Untuk mewujudkan kekuasaan kehakiman yang bebas dari segala campur tangan dan pengaruh dari luar, maka memerlukan profesi Advokat yang bebas, mandiri, dan bertanggung jawab, agar terselenggaranya suatu peradilan yang jujur, adil, dan memiliki kepastian hukum bagi semua pencari keadilan dalam menegakkan hukum, kebenaran, keadilan, dan hak asasi manusia.  Seorang advokat harus dapat merasakan kebebasan sebagai bagian pekerjaannya, dia tidak merasa takut dan tidak merasa terikat kepada suatu kekuasaan yang mengintervensi inheren dengan hak kebebasan tersebut, oleh karena itu pada profesi ini melekat hak imunitas advokat . Dalam hukum internasional dikenal ada tiga ketentuan yang berhubungan dengan masalah hak imunitas advokat, yaitu:

  1. Basic Principles on The Rule of Lawyers, yang menyatakan bahwa pemerintah wajib menjadi advokat dalam menjalankan tugas profesinya bebas dari segala bentuk intimidasi dan intervensi, termasuk tuntutan secara hukum.
  2. International Bar Association (IBA) Standards for Independence of Legal Profession lebih luas mendefinisikan bahwa advokat tidak hanya kebal dari tuntutan hukum secara pidana dan perdata, tetapi juga administratif, ekonomi, intimidasi, dan lain sebagainya dalam melaksanakan tugas profesinya membela dan memberi nasihat hukum kepada kliennya secara sah.
  3. The World Conference of Independence of Justice di Montreal pada tahun 1983 yang mendeklarasikan menuntut adanya sistem yang adil dalam administrasi peradilan yang dapat menjamin independensi advokat.

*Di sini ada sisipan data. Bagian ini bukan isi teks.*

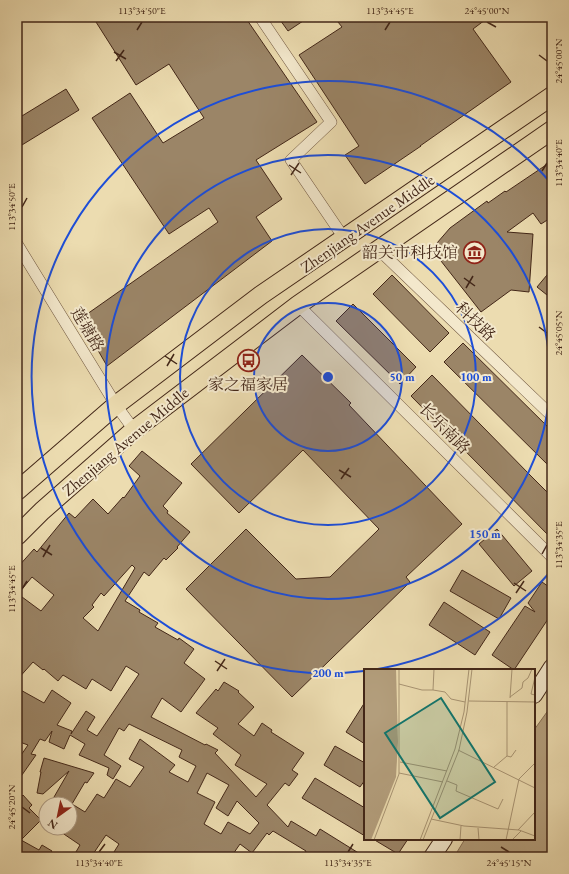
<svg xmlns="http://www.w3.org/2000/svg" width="569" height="874" font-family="'EB Garamond','Noto Serif SC',serif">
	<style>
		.water { fill: #b39e7c; stroke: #866e54 }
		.building { fill: #9b8567; stroke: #432718; fill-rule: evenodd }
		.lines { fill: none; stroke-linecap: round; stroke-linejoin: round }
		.street-casing { stroke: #6d543e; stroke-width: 12 }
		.secondary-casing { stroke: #432718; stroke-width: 18 }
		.primary-casing { stroke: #432718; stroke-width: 20 }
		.street { stroke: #f3e8cc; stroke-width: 11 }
		.secondary { stroke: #f3e8cc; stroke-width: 16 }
		.primary { stroke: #ecdcb0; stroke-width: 18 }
		.ticks { fill: none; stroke: #432718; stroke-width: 1.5 }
		.ring { fill: none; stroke: #1d4ed8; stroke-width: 2 }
		.labels { text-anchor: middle; stroke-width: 4; stroke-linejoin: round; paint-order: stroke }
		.street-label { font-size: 16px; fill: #432718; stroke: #f3e8cc }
		.poi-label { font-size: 16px; fill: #432718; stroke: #f3e8cc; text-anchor: end }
		.inset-road { fill: none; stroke: #a89473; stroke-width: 1 }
		.view { fill: #0f766e; fill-opacity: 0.15; stroke: #0f766e; stroke-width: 2 }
		.inset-edge { fill: none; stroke: #432718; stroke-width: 2 }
		.centre { fill: #1d4ed8; stroke: #f3e8cc; stroke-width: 2 }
		.ring-label { font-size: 12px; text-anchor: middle; font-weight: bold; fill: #1d4ed8; stroke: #f3e8cc; stroke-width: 4; stroke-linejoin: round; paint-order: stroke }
		.neatline { fill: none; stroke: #432718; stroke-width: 1.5 }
		.ticks-label { font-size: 10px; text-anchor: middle; fill: #432718 }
	</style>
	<rect width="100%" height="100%" fill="#ecdcb0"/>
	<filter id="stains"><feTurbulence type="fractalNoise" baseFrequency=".005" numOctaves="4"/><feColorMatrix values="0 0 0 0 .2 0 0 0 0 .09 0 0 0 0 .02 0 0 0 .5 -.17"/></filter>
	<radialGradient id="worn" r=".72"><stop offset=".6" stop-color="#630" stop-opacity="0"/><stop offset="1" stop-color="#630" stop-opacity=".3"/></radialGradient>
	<!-- water -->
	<path class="water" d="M552,705V857H454L465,839H534V730Z"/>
	<!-- building -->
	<path class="building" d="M104,17H245L317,122L256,160L282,199L256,217L272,241L107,366L80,319L218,222L209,208L169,234L92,118L130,93L163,143L204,118L169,64L136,85L96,22Z
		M278,17H309L288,31Z
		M334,17H489L473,29L511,82L420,146H421L365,184L345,155L359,146L299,55L342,27Z
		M66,89L79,110L17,148V119Z
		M552,161V217L541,224L533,213L507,232L533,234L529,292L511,290L481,312L441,261L437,243L450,228L487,201L488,203L505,191L506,192Z
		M552,269V299L537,287Z
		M392,275L449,333L430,352L373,294Z
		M353,304L416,367L400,384L336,321Z
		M463,343L552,431V469L444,362Z
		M302,355L351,403L349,405L462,524L406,577L410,582L292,697L186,589L246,529L296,579L330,577L379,529L303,450L239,513L191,464Z
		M432,375L530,475L552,497V539L411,396Z
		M142,451L182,483L163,506L168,511L167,513L190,532L177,547L178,548L166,560L164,558L149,576L144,572L125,601L140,610L139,612L158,623L155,627L178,640L179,638L194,649L184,663L205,679L181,712L162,698L151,717L205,745L206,744L218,750L215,753L256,797L267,784L235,765L241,755L213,734L218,728L196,713L216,689L218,691L224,682L239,691L238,692L254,707L238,724L254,736L262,723L272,730L271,732L304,753L292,770L298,774L289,786L285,783L267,805L288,827L291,821L316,836L320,829L365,857H303L306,851L273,831L269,835L267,833L252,853L240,844L231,857H122L114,852L119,844L106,835L91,857H73L80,845L55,828H70V804H50L69,771L43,794L37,793L41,772H40L44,758L94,773L87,783L85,782L72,804L85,812L97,794L104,798L116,779L130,787L144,767L129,759L140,739L175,765L169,772L188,782L196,766L179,757L182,750L129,724L124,731L119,728L104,755L121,766L113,779L107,775L109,768L79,755L85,744L70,735L64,749L49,742L52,731L45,741L40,739L31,754L36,755L17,782V761L28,745L17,741V688L44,703L52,690L71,703L57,725L72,731L71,734L86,711L95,717L87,730L97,736L139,674L126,666L111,691L92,679L86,689L63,675L58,681L44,669L43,670L33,662L17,680V568L34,549L37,552L69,513L75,518L93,499L108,514L123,497L124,498L140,476L129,466ZM132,565L135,568L98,631L83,618L94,607L92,605L101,593L104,596ZM32,577L54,595L41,611L18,594ZM207,773L229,785L216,808L228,816L237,801L259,823L250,834L228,822L221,834L204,824L215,802L197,793Z
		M497,529L532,571L514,586L479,544Z
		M462,570L511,598L499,619L450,591Z
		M542,582L552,589V613L514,670L492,655L525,606L535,612L528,603Z
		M444,602L490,632L475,655L429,625Z
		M365,702V744L346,732Z
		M335,746L365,763V780L360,787L324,765Z
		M315,778L365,808V836L302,798Z
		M23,795L32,805L29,808L41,820L21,840L39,850L42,845L52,851L49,856L51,857H17V801Z
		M373,839H408L398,854Z"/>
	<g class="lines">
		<defs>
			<path id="street" d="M260,17L331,122L291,160L344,238
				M17,244L116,405L134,430
				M378,249L552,416
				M298,305L552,557"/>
			<path id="secondary" d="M534,695L552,667
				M432,857L444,839"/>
			<path id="primary" d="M17,491L116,405L261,295L552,96
				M17,536L42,511L134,430L298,305L552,130"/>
		</defs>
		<!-- street casing -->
		<use href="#street" class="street-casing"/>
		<!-- secondary casing -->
		<use href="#secondary" class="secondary-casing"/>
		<!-- primary casing -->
		<use href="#primary" class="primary-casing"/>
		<!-- street -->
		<use href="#street" class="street"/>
		<!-- secondary -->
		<use href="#secondary" class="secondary"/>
		<!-- primary -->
		<use href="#primary" class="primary"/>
	</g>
	<!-- ticks -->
	<path class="ticks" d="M487,22L496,27M137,30L142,22M385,30L390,22M114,52L126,59M539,55L547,61M116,61L124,50M289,165L301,173M542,171L547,163M291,175L299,163M22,207L27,198M464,278L475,286M466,288L473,276M539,327L547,333M165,356L177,364M167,366L174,354M339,470L351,477M341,479L349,468M41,548L52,555M542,554L547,545M43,557L50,545M514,583L526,591M22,589L27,581M516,593L524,581M215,661L227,669M217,671L225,659M22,807L30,813M501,847L509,852M99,852L105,844M348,852L353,844"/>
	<!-- distance rings -->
	<circle cx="328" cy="377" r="74" fill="#1d4ed8" fill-opacity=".12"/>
	<g class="ring">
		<circle cx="328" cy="377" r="74"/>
		<circle cx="328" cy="377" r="148"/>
		<circle cx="328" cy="377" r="222"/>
		<path d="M551 571A296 296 0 0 1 372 670M364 671A296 296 0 1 1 551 183"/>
	</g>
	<!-- icons -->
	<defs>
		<symbol id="museum-ring" viewBox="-11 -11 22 22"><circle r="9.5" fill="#f3e8cc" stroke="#8f2418" stroke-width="1.5"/><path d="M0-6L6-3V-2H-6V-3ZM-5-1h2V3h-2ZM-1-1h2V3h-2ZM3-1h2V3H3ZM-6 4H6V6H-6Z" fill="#8f2418"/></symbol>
		<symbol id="bus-ring" viewBox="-11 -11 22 22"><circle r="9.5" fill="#f3e8cc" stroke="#8f2418" stroke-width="1.5"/><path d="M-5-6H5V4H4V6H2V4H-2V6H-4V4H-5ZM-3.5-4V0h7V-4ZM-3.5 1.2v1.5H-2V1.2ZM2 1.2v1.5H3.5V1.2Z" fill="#8f2418"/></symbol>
	</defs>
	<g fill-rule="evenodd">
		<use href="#museum-ring" x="462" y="240" width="25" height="25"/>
		<use href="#bus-ring" x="236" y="348" width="25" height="25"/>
	</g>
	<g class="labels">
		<!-- street labels -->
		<g class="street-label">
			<text transform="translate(367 223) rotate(-35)" y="6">Zhenjiang Avenue Middle</text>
			<text transform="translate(476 321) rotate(44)" y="6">科技路</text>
			<text transform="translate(88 329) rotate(59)" y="6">莲塘路</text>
			<text transform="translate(445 428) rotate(45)" y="6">长乐南路</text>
			<text transform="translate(125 441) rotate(-40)" y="6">Zhenjiang Avenue Middle</text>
		</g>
		<!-- poi labels -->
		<g class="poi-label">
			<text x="458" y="258">韶关市科技馆</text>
			<text x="248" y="390" text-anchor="middle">家之福家居</text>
		</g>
	</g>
	<!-- overview -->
	<g transform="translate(364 669)">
		<rect width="171" height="171" fill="#ecdcb0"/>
		<path d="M0,0H32L34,73L32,108L7,171H0Z" fill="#b39e7c"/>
		<path class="inset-road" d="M171,8L167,25L171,26M35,15L58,21H69L70,0M69,21L81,23L87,30L101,33M146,28L158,19L159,13L164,9L168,0M146,29L148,0M105,32L171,33M94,81L171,119M143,87L147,88L152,81M36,93L83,102M130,98L143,87V32M35,104L79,113M83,112L93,116L92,122L134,140L139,130M67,150L100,157L155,161L171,167M114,159L115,171M154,161L171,143M10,171L35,105V0M56,171L91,80L100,43L105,0M59,171L95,81L103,43L108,0M96,171L97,157M142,171L155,110L171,94M148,171L157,162"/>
		<path class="view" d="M77,29L131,113L76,149L21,64Z"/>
		<rect width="171" height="171" class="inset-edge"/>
	</g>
	<circle cx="328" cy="377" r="6" class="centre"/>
	<g class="ring-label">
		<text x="402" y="381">50 m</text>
		<text x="476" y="381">100 m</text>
		<text x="485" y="538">150 m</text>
		<text x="328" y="677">200 m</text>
	</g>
	<!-- margin -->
	<rect width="569" height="874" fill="none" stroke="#ecdcb0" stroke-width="44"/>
	<!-- north arrow -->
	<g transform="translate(58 816) rotate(213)"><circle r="19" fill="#f3e8cc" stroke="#ad9b84"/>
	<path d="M0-3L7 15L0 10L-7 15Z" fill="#8f2418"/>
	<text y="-6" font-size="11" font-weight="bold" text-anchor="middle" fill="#432718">N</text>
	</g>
	<rect x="22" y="22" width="525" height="830" class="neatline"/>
	<g class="ticks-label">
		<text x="142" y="14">113°34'50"E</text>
		<text x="390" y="14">113°34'45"E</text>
		<text x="487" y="14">24°45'00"N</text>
		<text transform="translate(558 61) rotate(-90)" y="4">24°45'00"N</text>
		<text transform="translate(558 163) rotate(-90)" y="4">113°34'40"E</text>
		<text transform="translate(11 207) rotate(-90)" y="4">113°34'50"E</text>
		<text transform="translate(558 333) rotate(-90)" y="4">24°45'05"N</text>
		<text transform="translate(558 545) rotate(-90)" y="4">113°34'35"E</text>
		<text transform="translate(11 589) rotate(-90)" y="4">113°34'45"E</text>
		<text transform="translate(11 807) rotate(-90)" y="4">24°45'20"N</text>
		<text x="99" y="866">113°34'40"E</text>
		<text x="348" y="866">113°34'35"E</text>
		<text x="509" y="866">24°45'15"N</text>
	</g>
	<rect width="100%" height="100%" filter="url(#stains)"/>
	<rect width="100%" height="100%" fill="url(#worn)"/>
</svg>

Pemerintah sendiri mengeluarkan UU No. 18 Tahun 2003 tentang Advokat yang memberi perlindungan kepada advokat sebagai hak imunitas. Pada Pasal 16 UU Advokat tertulis bahwa Advokat tidak dapat dituntut baik secara perdata maupun pidana dalam menjalankan tugas profesinya dengan iktikad baik untuk kepentingan pembelaan Klien dalam sidang pengadilan.

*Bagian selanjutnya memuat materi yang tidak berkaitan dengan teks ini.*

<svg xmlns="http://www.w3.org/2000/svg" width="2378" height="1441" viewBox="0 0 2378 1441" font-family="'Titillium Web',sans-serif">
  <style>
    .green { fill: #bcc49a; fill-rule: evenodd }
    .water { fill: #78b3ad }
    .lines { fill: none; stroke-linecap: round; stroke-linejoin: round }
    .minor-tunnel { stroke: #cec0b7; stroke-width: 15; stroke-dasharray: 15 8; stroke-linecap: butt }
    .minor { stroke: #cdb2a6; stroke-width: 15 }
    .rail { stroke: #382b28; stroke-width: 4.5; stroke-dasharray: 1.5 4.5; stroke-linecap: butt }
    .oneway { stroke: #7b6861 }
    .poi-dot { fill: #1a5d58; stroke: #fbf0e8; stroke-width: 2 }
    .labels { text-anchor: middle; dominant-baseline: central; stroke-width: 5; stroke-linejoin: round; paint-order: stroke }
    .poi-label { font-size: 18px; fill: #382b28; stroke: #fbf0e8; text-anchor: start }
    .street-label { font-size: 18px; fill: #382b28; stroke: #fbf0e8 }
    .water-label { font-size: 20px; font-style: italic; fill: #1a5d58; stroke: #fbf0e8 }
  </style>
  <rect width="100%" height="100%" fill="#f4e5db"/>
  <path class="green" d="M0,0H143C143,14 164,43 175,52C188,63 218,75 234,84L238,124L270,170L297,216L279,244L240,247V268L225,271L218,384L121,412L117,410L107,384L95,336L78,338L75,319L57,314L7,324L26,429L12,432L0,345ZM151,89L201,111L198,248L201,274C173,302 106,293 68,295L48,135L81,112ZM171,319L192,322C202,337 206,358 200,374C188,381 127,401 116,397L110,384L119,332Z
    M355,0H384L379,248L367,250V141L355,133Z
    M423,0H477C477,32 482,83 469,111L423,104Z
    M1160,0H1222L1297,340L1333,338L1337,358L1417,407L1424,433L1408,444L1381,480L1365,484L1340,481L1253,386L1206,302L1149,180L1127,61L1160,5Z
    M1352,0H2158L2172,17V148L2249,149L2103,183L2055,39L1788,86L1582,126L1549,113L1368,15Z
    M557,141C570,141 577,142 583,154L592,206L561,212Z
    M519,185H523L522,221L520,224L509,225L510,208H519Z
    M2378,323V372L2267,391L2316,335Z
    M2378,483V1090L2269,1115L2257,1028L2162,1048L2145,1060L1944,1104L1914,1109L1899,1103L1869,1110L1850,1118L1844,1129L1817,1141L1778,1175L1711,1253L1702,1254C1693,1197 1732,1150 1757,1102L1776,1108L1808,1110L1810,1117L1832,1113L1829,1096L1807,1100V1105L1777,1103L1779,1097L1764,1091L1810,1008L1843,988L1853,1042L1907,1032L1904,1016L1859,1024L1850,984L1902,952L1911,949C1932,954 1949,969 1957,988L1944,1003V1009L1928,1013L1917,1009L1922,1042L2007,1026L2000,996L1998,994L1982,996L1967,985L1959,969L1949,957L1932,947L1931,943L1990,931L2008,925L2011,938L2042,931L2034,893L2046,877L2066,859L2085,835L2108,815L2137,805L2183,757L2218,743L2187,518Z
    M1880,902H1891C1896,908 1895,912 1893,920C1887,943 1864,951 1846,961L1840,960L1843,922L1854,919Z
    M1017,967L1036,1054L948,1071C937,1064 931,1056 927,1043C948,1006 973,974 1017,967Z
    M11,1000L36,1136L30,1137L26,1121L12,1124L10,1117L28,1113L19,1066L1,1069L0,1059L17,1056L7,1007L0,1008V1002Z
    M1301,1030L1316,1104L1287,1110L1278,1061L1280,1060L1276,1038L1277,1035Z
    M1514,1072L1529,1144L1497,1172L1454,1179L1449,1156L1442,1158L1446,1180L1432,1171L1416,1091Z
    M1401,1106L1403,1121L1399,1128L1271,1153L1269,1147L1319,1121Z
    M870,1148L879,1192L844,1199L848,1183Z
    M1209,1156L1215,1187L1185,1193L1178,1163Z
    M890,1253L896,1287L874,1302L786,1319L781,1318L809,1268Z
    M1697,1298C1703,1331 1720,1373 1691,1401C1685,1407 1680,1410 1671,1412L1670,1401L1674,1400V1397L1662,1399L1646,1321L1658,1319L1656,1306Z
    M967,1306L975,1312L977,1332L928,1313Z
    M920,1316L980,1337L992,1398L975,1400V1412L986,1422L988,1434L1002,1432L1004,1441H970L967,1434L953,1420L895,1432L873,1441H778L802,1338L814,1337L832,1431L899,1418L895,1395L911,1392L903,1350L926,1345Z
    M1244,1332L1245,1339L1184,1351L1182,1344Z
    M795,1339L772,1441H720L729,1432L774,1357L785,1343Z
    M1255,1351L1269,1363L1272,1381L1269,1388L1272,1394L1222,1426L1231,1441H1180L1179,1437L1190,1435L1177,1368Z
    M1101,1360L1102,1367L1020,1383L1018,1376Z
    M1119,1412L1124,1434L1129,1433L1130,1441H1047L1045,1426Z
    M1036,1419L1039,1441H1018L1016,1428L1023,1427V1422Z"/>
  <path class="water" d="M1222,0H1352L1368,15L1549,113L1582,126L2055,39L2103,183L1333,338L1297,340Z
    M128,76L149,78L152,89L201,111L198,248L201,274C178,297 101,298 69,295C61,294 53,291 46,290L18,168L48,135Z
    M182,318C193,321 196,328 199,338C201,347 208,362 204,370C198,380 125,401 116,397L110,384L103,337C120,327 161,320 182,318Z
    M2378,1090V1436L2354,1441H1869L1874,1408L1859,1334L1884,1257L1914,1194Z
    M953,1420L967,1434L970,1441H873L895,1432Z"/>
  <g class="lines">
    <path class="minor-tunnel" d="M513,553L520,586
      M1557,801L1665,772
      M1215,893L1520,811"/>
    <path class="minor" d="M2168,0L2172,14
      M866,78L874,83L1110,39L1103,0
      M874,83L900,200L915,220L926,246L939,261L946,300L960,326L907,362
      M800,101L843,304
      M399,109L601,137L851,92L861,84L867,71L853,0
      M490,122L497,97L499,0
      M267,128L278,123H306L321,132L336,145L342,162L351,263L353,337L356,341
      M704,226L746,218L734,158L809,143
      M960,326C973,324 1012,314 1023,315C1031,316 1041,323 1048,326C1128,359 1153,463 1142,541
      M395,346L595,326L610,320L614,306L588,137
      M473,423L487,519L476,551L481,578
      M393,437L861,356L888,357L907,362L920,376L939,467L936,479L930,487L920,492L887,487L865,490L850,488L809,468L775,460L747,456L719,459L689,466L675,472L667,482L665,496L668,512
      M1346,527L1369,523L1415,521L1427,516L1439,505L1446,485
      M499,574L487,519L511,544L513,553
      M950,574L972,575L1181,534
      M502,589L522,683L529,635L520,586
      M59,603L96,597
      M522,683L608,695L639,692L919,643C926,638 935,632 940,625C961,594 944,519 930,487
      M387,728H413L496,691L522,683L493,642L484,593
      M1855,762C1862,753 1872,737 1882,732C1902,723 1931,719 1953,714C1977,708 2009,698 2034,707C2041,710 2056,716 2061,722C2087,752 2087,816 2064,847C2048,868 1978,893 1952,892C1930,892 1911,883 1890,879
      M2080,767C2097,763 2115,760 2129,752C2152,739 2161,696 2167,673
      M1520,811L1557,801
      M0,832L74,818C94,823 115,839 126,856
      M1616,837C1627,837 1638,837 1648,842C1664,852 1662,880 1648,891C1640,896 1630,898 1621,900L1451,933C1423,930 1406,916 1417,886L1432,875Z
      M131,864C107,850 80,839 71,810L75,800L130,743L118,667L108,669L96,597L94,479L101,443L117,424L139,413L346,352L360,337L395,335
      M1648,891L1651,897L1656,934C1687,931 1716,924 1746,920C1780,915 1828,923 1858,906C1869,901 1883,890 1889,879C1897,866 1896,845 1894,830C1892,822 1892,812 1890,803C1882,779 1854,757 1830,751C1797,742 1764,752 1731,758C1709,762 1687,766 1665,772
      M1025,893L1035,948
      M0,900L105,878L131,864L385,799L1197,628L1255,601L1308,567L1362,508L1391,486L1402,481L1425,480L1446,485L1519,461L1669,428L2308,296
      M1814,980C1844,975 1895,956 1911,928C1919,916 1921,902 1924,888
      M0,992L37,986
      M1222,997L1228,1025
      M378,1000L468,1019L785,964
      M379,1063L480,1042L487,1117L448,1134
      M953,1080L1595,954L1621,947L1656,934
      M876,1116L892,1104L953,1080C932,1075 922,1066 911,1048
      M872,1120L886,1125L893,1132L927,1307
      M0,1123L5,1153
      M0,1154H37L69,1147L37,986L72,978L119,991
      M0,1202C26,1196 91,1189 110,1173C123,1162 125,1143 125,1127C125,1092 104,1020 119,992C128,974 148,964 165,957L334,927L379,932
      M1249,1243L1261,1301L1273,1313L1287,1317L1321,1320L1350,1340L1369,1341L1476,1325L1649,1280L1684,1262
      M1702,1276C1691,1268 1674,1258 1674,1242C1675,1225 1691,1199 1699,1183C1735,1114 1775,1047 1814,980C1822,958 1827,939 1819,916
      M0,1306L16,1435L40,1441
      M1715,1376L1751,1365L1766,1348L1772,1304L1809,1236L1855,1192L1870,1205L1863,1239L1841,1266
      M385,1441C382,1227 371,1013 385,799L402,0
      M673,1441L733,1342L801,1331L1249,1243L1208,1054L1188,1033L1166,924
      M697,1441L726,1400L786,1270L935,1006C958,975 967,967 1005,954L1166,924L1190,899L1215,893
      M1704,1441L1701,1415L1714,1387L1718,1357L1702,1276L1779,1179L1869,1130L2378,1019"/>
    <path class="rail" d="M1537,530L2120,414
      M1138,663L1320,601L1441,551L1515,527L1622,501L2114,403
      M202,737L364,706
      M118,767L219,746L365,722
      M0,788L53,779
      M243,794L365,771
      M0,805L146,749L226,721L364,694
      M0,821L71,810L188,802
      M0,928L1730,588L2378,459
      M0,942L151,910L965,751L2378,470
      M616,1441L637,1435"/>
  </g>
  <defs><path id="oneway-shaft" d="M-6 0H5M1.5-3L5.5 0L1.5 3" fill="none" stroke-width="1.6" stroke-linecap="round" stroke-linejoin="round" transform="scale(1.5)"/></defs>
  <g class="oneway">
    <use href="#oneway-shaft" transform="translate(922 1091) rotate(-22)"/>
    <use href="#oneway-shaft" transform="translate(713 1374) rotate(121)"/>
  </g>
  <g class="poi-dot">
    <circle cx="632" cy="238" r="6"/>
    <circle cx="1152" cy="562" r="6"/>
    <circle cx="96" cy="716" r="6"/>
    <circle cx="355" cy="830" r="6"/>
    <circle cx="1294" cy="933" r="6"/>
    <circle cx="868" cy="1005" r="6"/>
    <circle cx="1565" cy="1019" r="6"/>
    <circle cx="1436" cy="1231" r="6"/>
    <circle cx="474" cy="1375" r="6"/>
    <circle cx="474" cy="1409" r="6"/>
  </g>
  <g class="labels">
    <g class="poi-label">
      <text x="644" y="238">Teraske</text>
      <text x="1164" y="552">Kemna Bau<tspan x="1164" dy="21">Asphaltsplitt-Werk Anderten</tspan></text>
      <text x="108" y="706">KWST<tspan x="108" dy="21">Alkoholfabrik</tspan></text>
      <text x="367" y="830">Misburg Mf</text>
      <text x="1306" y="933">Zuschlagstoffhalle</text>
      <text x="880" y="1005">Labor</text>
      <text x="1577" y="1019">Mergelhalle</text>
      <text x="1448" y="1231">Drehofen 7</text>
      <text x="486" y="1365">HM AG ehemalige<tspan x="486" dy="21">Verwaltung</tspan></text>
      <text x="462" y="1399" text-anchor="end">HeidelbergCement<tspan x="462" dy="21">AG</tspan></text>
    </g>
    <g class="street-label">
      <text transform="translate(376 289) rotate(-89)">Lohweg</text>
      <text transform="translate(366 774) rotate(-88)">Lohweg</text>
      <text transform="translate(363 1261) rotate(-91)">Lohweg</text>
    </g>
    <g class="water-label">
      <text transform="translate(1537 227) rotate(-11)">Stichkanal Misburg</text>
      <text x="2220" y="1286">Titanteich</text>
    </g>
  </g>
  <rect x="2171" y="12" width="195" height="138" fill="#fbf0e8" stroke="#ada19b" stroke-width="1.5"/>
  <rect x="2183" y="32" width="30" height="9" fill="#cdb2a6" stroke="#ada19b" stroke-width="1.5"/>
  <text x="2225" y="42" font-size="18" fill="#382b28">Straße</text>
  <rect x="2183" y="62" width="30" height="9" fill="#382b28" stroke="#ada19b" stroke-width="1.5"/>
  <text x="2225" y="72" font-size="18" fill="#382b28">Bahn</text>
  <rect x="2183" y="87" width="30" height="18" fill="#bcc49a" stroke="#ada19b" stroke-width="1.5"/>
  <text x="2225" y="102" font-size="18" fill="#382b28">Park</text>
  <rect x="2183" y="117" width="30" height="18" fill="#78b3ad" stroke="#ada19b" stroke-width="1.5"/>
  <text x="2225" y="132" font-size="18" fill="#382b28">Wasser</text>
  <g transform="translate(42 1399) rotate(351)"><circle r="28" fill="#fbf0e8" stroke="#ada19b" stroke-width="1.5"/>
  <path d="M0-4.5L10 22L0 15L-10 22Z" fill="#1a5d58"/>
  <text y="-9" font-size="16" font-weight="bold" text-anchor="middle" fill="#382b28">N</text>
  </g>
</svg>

Namun pada tahun 2013 Mahkamah Konstitusi mengabulkan permohonan atas pengujian Pasal 16 UU Advokat mengenai hak imunitas advokat.  Menurut MK, peran advokat berupa pemberian konsultasi hukum, bantuan hukum, menjalankan kuasa, mewakili, mendampingi, membela, dan melakukan tindakan hukum lain untuk kepentingan hukum klien dapat dilakukan baik di dalam maupun di luar pengadilan. Peran advokat di luar pengadilan tersebut telah memberikan sumbangan berarti bagi pemberdayaan masyarakat serta pembaruan hukum nasional, termasuk juga dalam penyelesaian sengketa di luar pengadilan. UU Advokat yang dimohonkan untuk diuji oleh Pemohon dengan UU Nomor 16 Tahun 2011 tentang Bantuan Hukum, dimana MK menemukan perbedaan mengenai perlindungan advokat dan Pemberi Bantuan Hukum dalam menjalankan profesinya. Perbedaan dimaksud telah menimbulkan perlakuan yang berbeda antara advokat dan Pemberi Bantuan Hukum yang bermuara pada timbulnya ketidakpastian hukum yang adil di antara kedua profesi tersebut.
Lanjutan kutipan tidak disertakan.